25 gennaio 2020

Treviso

Campus su sicurezza stradale, via i caschi non a norma

Coinvolti studenti del “Giorgi-Fermi”. Nel 2014, su 53 morti in incidenti, 17 erano in moto o scooter

commenti |

commenti |

Campus su sicurezza stradale, via i caschi non a norma

TREVISO - Tecnologia, divertimento, formazione e informazione. Sono questi gli ingredienti base di Ania Campus 2016, l’iniziativa dedicata alla sicurezza stradale sulle due ruote realizzata dalla Fondazione Ania (Fondazione per al Sicurezza Stradale) in collaborazione con la Polizia di Stato e la Federazione Motociclistica Italiana, promossa dal Dipartimento delle Politiche Giovanili. Fa tappa a Treviso il tour partito l’11 marzo da Roma e che toccherà 16 città italiane in 14 regioni, coinvolgendo oltre 1.500 studenti delle scuole superiori. L’iniziativa dedicata principalmente ai giovanissimi, ha lo scopo di insegnare a rispettare le regole della strada e le tecniche di guida sicura sulle due ruote: protagonisti a Treviso, circa 100 studenti dell’Istituto Superiore “Giorgi – Fermi” si ritroveranno in via Castello d’Amore.

 

Anche a Treviso, come in ogni città coinvolta, è stato allestito un Campus, con un’area dedicata alla teoria e un vero e proprio circuito per le prove pratiche di guida sicura. I ragazzi delle scuole superiori, dopo aver svolto la parte teorica con l’aiuto di formatori di educazione stradale della Federazione Motociclistica Italiana, provano ad affrontare secondo le regole apprese il circuito predisposto, sotto la supervisione di istruttori e piloti professionisti. La teoria tratta anche i temi dell’abbigliamento e degli accessori con particolare attenzione al casco. Per ribadire l’importanza di utilizzare solo i caschi a norma, la Fondazione Ania ha lanciato un’iniziativa per “rottamare” i vecchi caschi non omologati ancora in circolazione: i ragazzi che durante la manifestazione si presentano con un casco non a norma, ricevono in cambio un nuovo casco che potranno personalizzare secondo la propria creatività.

 

Nella tappa trevigiana è presente anche la Polizia Stradale con il Pullman Azzurro della Polizia di Stato, l’aula multimediale itinerante a bordo della quale vengono effettuati da operatori specializzati, interventi diretti a sensibilizzare i giovani in relazione ai più importanti aspetti della sicurezza sulle due ruote.
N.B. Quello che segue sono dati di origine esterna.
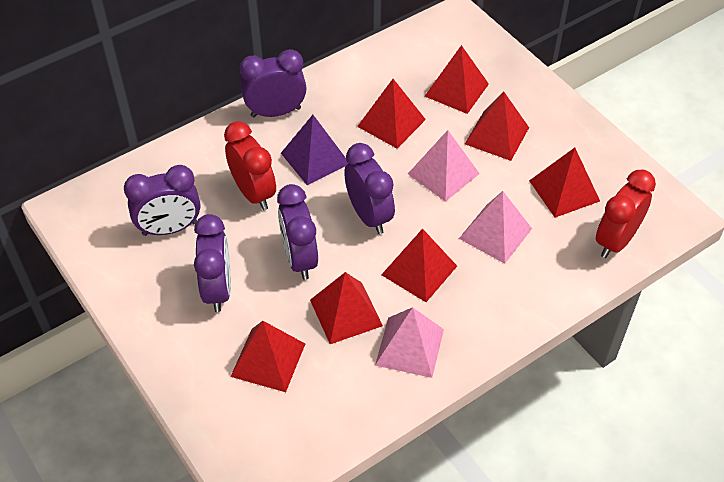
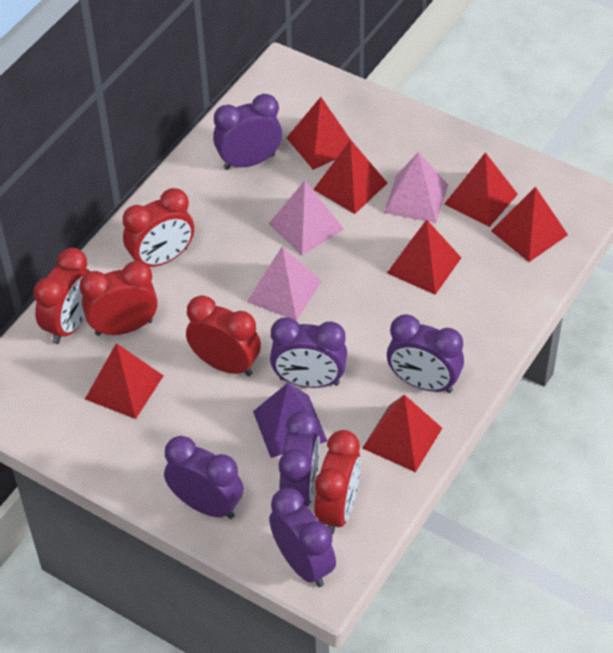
purple clock: 5 -> 6
red clock: 2 -> 5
La tecnologia ha un ruolo fondamentale in Ania Campus. Ogni mezzo utilizzato per le esercitazioni è equipaggiato con una telecamera che riprende le manovre eseguite dal conducente. I video saranno utilizzati a scopo didattico, mettendo in evidenza eventuali errori o manovre non corrette. Al termine della mattinata, anche a Treviso il Campus resterà operativo e sarà possibile per chiunque passerà nell’area predisposta svolgere attività formativa e prove di guida sicura sul circuito con l’assistenza di piloti e tecnici.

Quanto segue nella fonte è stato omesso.